Go through the entries below and tally each line holding the string "hand". Return the number only.

*** Material to process

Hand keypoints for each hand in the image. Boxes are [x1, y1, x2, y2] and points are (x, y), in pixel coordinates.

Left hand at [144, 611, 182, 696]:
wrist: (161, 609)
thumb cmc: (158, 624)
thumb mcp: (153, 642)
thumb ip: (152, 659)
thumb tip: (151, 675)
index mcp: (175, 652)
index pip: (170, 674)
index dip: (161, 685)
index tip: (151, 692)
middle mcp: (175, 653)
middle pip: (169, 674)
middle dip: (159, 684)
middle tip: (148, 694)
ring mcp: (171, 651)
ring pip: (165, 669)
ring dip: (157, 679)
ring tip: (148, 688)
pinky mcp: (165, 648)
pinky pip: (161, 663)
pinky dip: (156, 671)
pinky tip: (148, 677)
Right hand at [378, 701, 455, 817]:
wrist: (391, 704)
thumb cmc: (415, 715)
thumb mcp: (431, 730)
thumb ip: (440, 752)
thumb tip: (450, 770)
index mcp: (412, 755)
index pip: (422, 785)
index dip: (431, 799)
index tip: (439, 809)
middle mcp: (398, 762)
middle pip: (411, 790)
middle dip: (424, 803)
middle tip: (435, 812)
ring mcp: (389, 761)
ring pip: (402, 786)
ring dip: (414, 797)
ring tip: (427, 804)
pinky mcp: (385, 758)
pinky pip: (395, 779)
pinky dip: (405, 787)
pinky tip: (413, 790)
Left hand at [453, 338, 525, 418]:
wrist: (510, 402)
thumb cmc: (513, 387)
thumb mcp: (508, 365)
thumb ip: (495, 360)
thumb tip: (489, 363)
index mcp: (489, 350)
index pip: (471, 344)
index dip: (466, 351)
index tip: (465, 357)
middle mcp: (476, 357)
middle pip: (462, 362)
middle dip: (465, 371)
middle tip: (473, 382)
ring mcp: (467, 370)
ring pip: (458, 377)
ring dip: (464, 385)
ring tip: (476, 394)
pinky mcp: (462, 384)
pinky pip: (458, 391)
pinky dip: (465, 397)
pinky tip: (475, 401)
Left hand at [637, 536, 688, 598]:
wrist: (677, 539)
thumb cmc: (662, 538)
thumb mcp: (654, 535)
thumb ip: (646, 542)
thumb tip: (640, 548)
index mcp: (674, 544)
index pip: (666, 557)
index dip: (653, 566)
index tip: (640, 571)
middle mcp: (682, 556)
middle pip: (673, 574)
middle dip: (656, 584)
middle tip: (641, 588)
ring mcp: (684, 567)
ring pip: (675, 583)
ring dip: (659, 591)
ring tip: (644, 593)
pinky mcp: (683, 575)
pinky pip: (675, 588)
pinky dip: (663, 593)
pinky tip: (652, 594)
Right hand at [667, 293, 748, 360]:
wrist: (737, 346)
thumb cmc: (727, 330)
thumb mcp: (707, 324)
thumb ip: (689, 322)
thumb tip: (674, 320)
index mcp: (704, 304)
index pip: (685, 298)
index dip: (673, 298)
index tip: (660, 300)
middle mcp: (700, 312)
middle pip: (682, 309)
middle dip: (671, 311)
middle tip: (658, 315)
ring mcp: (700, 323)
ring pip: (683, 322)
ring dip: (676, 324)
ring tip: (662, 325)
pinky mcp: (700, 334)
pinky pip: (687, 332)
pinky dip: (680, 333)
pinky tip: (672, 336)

******

Solution to the problem >> 6